The course is set to be available from next September

Trinity is launching a new degree for primary school teaching through Irish in the Marino Institute of Education. The new Bachelor in Education is to be made available from September 2019, Minister for Education and Skills Richard Bruton announced this morning.

The launch of this new Level 8 course follows a widely publicised shortage of primary school teachers across Ireland, and is part of Bruton’s overall plan to ensure that the supply of teachers is sufficient to meet demand.

Trinity is accrediting the course alongside the Teaching Council. Speaking at the launch today, Vice-Provost Professor Chris Morash said Trinity was “very pleased to grant accreditation to this degree”. He noted that it is “wonderful that our institutes are responding in such a practical way to the needs of the Irish Medium-Educational Sector”.

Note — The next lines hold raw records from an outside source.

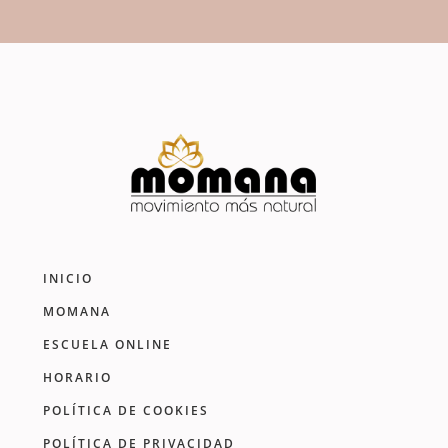
INICIO
MOMANA
ESCUELA ONLINE
HORARIO
POLÍTICA DE COOKIES
POLÍTICA DE PRIVACIDAD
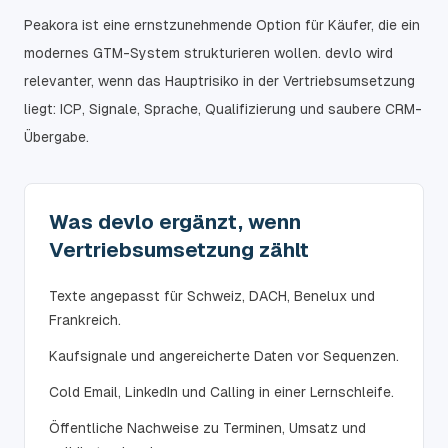
Peakora ist eine ernstzunehmende Option für Käufer, die ein
modernes GTM-System strukturieren wollen. devlo wird
relevanter, wenn das Hauptrisiko in der Vertriebsumsetzung
liegt: ICP, Signale, Sprache, Qualifizierung und saubere CRM-
Übergabe.
Was devlo ergänzt, wenn
Vertriebsumsetzung zählt
Texte angepasst für Schweiz, DACH, Benelux und
Frankreich.
Kaufsignale und angereicherte Daten vor Sequenzen.
Cold Email, LinkedIn und Calling in einer Lernschleife.
Öffentliche Nachweise zu Terminen, Umsatz und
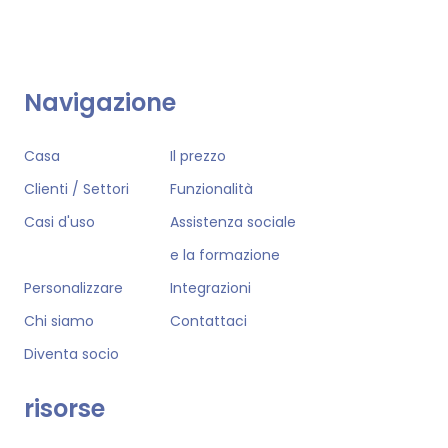
Navigazione
Casa
Il prezzo
Clienti / Settori
Funzionalità
Casi d'uso
Assistenza sociale
e la formazione
Personalizzare
Integrazioni
Chi siamo
Contattaci
Diventa socio
risorse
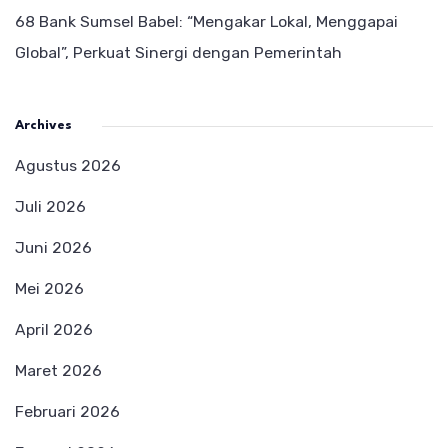
68 Bank Sumsel Babel: “Mengakar Lokal, Menggapai
Global”, Perkuat Sinergi dengan Pemerintah
Archives
Agustus 2026
Juli 2026
Juni 2026
Mei 2026
April 2026
Maret 2026
Februari 2026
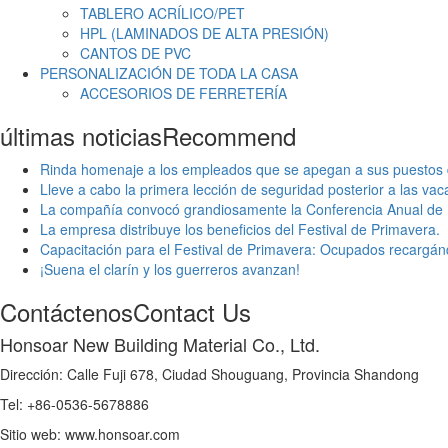
TABLERO ACRÍLICO/PET
HPL (LAMINADOS DE ALTA PRESIÓN)
CANTOS DE PVC
PERSONALIZACIÓN DE TODA LA CASA
ACCESORIOS DE FERRETERÍA
últimas noticias
Recommend
Rinda homenaje a los empleados que se apegan a sus puestos d
Lleve a cabo la primera lección de seguridad posterior a las v
La compañía convocó grandiosamente la Conferencia Anual de
La empresa distribuye los beneficios del Festival de Primavera.
Capacitación para el Festival de Primavera: Ocupados recargán
¡Suena el clarín y los guerreros avanzan!
Contáctenos
Contact Us
Honsoar New Building Material Co., Ltd.
Dirección: Calle Fuji 678, Ciudad Shouguang, Provincia Shandong
Tel: +86-0536-5678886
Sitio web: www.honsoar.com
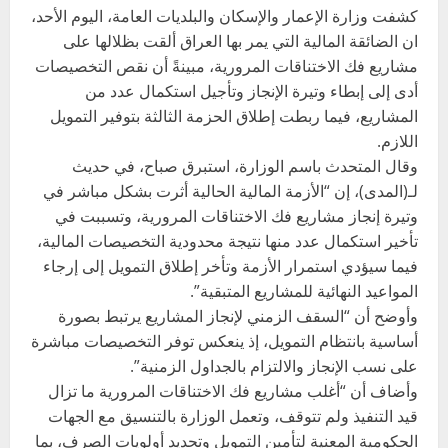
كشفت وزارة الإعمار والإسكان والبلديات العامة، اليوم الأحد،
ان الضائقة المالية التي يمر بها العراق ألقت بظلالها على
مشاريع فك الاختناقات المرورية، مبينةً أن نقص التخصيصات
أدى إلى إبطاء وتيرة الإنجاز وتأجيل استكمال عدد من
المشاريع، فيما ربطت إطلاق الحزمة الثالثة بتوفير التمويل
اللازم.
وقال المتحدث باسم الوزارة، استبرق صباح، في حديث
لـ(المدى)، إن “الأزمة المالية الحالية أثرت بشكل مباشر في
وتيرة إنجاز مشاريع فك الاختناقات المرورية، وتسببت في
تأخير استكمال عدد منها نتيجة محدودية التخصيصات المالية،
فيما سيؤدي استمرار الأزمة وتأخر إطلاق التمويل إلى إرجاء
المواعيد النهائية للمشاريع المتبقية”.
وأوضح أن “السقف الزمني لإنجاز المشاريع يرتبط بصورة
أساسية بانتظام التمويل، إذ ينعكس توفر التخصيصات مباشرة
على نسب الإنجاز والالتزام بالجداول الزمنية”.
وأضاف أن “أغلب مشاريع فك الاختناقات المرورية ما تزال
قيد التنفيذ ولم تتوقف، وتعمل الوزارة بالتنسيق مع الجهات
الحكومية المعنية لتأمين التمويل وتحديد أولويات الصرف، بما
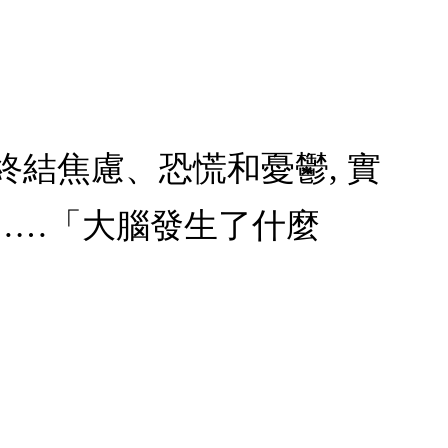
 終結焦慮、恐慌和憂鬱, 實
……「大腦發生了什麼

This new degree will not only meet the shortage in staff supply for Gaeltacht schools and Gaelscoileanna across the country, but also offers an opportunity for students with a keen interest in the Irish language to study teaching through Irish. Students who secure a place on the course may benefit from bursaries, Bloc Gaeilge in the Institute apartments, and will carry out all school placements in Gaeltacht and Irish-Medium schools.

At the launch of the course earlier today, Bruton stated that: “This represents an important advancement in the work which I am undertaking in increasing the number of teachers who can teach through the medium of Irish in the Gaeltacht and in the Irish-Medium sector in general.”

“Although we are hiring more teachers now than ever before – 6,000 over the past two years, I recognise that challenges exist,” continued Bruton. “Today’s announcement is one of a range of measures I am taking to address the issues that schools are seeing on the ground. Graduates of this All-Irish programme will greatly enhance the supply of primary school teachers for Gaeltacht and All-Irish schools.”

Dr Teresa O’Doherty, President of the Marino Institute for Education, stressed the importance of training “teachers with a high level of ability in Irish, who have an in-depth knowledge of immersion education and the ability to teach all of the Curriculum subjects through Irish.”

While demand for primary school teachers currently exceeds supply, this year’s Central Applications Office (CAO) data showed an 8% increase in those with first choice applications in primary school teaching. This is conducive to Bruton’s plan for tackling teacher supply issues, with this increase in demand for teaching courses set to ensure a higher turn-out of graduates in 2022, while the 35 graduate students of the newly launched Bachelor of Education through Irish are due to enter the work force in 2023.